Mathjax uses Computer Modern as default https://docs.mathjax.org/en/v4.0/output/fonts.html, so all is fine?

made native (MathML) rendering the default

  1. From what I have seen the MathML mode is still unacceptably buggy for Wikipedia, and due to inherent limitations of MathML differences between platforms and browsers is unlikely to be acceptable as a default within the next 5 years. Nothing should be made default on English Wikipedia without solid consensus of Wikipedia editors working on technical pages.

Rendering can be configured per wiki. For the global default https://meta.wikimedia.org/wiki/Wikimedia_Community_User_Group_Math is the place for community consensus.

The meta talk page Talk:Wikimedia Community User Group Math is completely worthless. There is zero meaningful discussion and mountains of off-topic Wikimedia organization spam. You should probably start at somewhere like the math wikiproject and maybe physics wikiproject on English Wikipedia. (I am not familiar with other language Wikipedias).

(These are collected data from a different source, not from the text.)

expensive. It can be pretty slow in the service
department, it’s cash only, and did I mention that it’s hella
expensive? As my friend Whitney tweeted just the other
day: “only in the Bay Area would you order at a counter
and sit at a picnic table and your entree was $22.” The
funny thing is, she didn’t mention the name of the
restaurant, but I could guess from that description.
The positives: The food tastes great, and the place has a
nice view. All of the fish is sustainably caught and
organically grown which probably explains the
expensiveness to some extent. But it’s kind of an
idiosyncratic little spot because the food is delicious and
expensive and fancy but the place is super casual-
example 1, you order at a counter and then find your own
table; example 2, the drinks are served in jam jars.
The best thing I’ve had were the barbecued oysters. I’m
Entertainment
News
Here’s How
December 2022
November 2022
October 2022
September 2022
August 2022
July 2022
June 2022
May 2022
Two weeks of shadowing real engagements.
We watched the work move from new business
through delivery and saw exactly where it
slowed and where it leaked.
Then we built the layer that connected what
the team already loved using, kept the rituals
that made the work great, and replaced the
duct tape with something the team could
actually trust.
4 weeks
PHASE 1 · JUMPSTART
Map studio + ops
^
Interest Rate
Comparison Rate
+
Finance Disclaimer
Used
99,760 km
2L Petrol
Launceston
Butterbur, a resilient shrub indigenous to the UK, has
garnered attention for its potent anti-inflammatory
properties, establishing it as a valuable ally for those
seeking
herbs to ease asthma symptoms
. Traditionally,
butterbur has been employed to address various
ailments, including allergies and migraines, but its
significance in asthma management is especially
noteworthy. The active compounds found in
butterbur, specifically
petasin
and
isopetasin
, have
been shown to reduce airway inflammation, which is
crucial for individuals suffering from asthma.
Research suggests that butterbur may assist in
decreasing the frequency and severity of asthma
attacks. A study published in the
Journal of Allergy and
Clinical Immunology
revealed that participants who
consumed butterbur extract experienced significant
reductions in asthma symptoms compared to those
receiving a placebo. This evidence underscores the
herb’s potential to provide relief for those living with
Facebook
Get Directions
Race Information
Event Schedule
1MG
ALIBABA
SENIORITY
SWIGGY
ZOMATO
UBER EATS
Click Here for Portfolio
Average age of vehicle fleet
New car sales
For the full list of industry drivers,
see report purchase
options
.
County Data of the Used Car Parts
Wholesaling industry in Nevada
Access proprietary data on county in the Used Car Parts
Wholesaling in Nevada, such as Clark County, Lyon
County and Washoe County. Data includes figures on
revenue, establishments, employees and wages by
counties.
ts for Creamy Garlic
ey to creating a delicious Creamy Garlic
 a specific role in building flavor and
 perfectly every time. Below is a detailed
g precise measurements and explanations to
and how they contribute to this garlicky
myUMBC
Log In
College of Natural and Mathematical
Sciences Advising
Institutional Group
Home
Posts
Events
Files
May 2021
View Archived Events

English Wikipedia makes even less sense as that would exclude every other project out there. That is exactly what Meta is meant for.

In practice, nobody ever discusses anything at Talk:Wikimedia Community User Group Math (perhaps because it is full of spam), and if you put a question there nobody will read it and it will serve no useful purpose.

I don't know which of the "every other project out there" write a lot of complicated mathematical notation, but feel free to reach out to them and to other-language Wikipedias. I would strongly recommend against going ahead with any plan that you can't get some kind of consensus support for from the relevant projects of English Wikipedia. Doing so is basically betraying the primary purpose of mediawiki.